Tyrese Haliburton — another Mr. Game Winner candidate — now has two such shots as well in these playoffs, the latest coming in the form of a 3-pointer with 1.1 seconds left to beat top-seeded Cleveland 120-119 on Tuesday night for a 2-0 Pacers lead in that series. That one came after he had a layup with 1.4 seconds left in overtime of the Pacers’ series-clinching, frantic Game 5 rally in the final moments to oust Milwaukee.

“Obviously, had to get lucky,” Pacers coach Rick Carlisle said Tuesday night after Haliburton’s latest heroics led his team's second successful comeback from seven points down and less than a minute left in a three-game span. “Tyrese hit another amazing shot to win the game. You don’t see this very often, let alone twice in one week. We’re very fortunate.”

He’s right. You don’t see this very often.
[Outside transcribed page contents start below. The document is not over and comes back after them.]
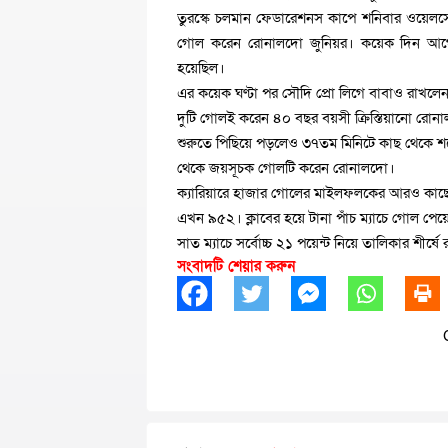
তুরস্কে চলমান ফেডারেশনস কাপে শনিবার ওয়েলসের ব
গোল করেন রোনালদো জুনিয়র। কয়েক দিন আগেই স
হয়েছিল।
এর কয়েক ঘণ্টা পর সৌদি প্রো লিগে বাবাও রাখলেন 
দুটি গোলই করেন ৪০ বছর বয়সী ক্রিস্তিয়ানো রোন
শুরুতে পিছিয়ে পড়লেও ৩৭তম মিনিটে কাছ থেকে শট
থেকে জয়সূচক গোলটি করেন রোনালদো।
ক্যারিয়ারে হাজার গোলের মাইলফলকের আরও কাছে 
এখন ৯৫২। ক্লাবের হয়ে টানা পাঁচ ম্যাচে গোল প
সাত ম্যাচে সর্বোচ্চ ২১ পয়েন্ট নিয়ে তালিকার শীর্ষে
সংবাদটি শেয়ার করুন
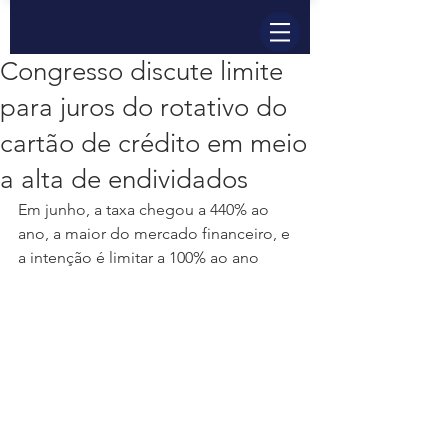
Congresso discute limite
para juros do rotativo do
cartão de crédito em meio
a alta de endividados
Em junho, a taxa chegou a 440% ao 
ano, a maior do mercado financeiro, e 
a intenção é limitar a 100% ao ano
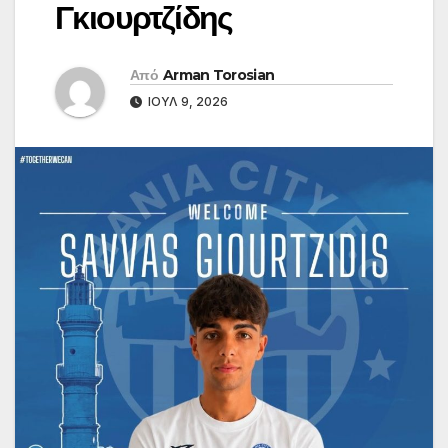
Γκιουρτζίδης
Από
Arman Torosian
ΙΟΎΛ 9, 2026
There are five players — Robert Horry in 2002, LeBron James in 2006 and 2018, Jamal Murray last year, and now Gordon and Haliburton this year — who have hit two go-ahead shots in the final 10 seconds of wins in the same postseason. That’s it. That’s the whole list.

“This is what I do,” Haliburton said in the on-court interview afterward, still out of breath.

Round 2 is just getting underway in these NBA playoffs and already there have been 15 games decided by three points or fewer, matching or exceeding the total from each of the last 10 playoff years. The New York Knicks have won five games so far in the playoffs, four of them by three points or fewer.

“We’re just going to keep fighting,” the Knicks' Mikal Bridges said after the Game 1 win at Boston on Monday night. “That’s who we are ... and we keep showing it.”

This is not normal: So far, 30% of games in this year's playoffs going into Tuesday have been decided by three points or fewer. It's happening about twice as often as it did last season and about three times as often as it did in other postseason runs over the last decade.

Of those 15 games so far decided by three points or fewer, five of them have had a go-ahead basket in the final 10 seconds. There's the two by Haliburton, the two by Gordon, and the other was New York’s Jalen Brunson hitting a 3-pointer to beat Detroit in Round 1.

Brunson was the NBA's top clutch player this season. Haliburton is an Olympic champion. Gordon was part of Denver's run to the NBA title two years ago. In the biggest moments, they know what is required.

“It’s not about putting the team on my back," Brunson said. "I have confidence in them. They have confidence in me. We're going to compete. We're going to find the best way to attack each possession. It may look like I get the credit ... but it's not just me.”

Brunson had a chance to win Game 1 at Boston with a last-second floater in regulation — “not clutch enough,” he mused when asked about it after the Knicks finished off the overtime win — but the Knicks found a way anyway.

New York was down by 20 in that game and won; Boston was 40-1 this season in games when it had a lead of 20 or more.

Denver was down by 14 at Oklahoma City and won; the Thunder are 64-2 this season in games in which they led by at least 12 points against anybody besides the Nuggets, but they're only 2-3 in such games against Denver.

The Nuggets now have three wins by three points or fewer so far in these playoffs.

“We make stupid mistakes,” Denver star Nikola Jokic, who had a historic 42-point, 22-rebound effort, told Altitude TV after the Game 1 win. “But we find a way.”

At this time of year, finding a way is the only thing that's required. Haliburton, Gordon and Brunson have proven that.